» **DESCRIPTION OF THE TASK**:
Your job is to return every line in the data holding the string "back".

══════════

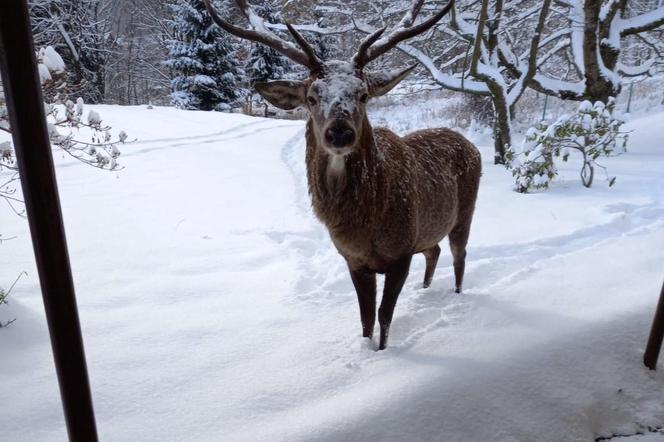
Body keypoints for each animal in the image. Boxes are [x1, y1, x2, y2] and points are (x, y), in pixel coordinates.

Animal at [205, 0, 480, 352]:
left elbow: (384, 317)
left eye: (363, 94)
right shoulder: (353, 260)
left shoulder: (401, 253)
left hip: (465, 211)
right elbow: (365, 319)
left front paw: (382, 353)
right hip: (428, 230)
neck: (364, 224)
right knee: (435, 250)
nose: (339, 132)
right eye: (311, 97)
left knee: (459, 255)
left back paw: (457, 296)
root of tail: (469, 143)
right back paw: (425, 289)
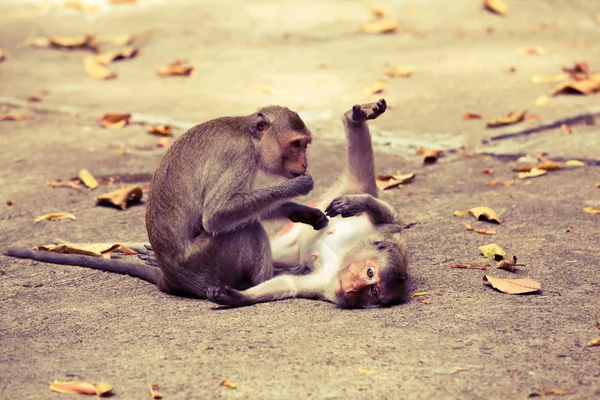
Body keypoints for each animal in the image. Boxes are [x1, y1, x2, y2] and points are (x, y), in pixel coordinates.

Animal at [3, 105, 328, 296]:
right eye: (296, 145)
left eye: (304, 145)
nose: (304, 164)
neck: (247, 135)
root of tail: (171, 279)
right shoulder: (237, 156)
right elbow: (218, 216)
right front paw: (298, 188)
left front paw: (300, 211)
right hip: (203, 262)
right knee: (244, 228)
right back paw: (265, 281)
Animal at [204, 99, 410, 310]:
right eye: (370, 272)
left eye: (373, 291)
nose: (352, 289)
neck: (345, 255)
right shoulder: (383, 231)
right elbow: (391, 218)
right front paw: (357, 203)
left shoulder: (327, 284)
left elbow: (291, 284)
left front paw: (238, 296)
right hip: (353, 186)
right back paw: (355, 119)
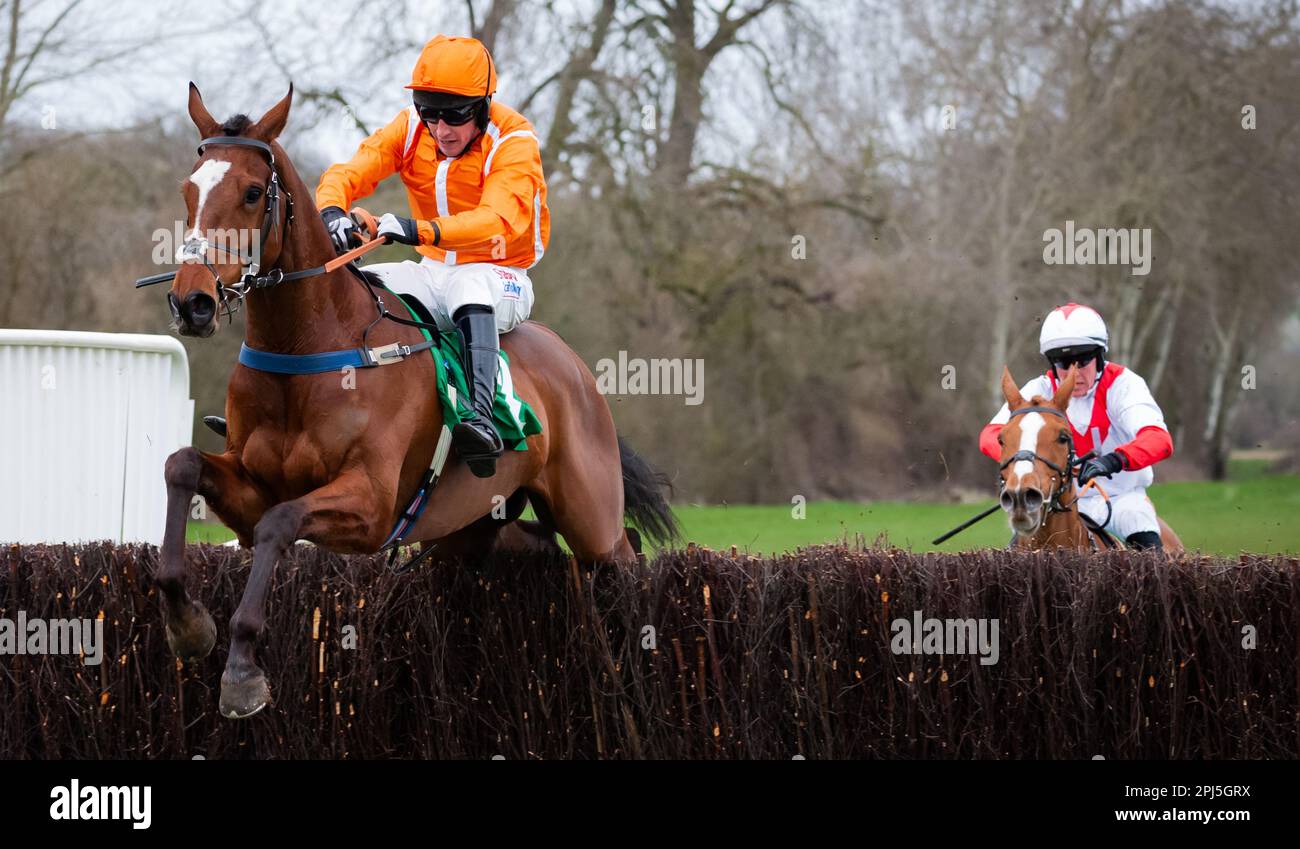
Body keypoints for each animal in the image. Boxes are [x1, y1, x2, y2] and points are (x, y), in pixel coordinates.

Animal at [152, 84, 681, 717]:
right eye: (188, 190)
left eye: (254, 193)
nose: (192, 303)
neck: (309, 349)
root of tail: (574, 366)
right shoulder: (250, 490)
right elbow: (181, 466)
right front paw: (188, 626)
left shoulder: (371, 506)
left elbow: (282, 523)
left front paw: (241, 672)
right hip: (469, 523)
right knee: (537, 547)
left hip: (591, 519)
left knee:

══════════

» **ANSWER TO THIS TASK**:
left back paw: (457, 296)
right back paw: (425, 289)
right back paw: (265, 281)
right back paw: (355, 119)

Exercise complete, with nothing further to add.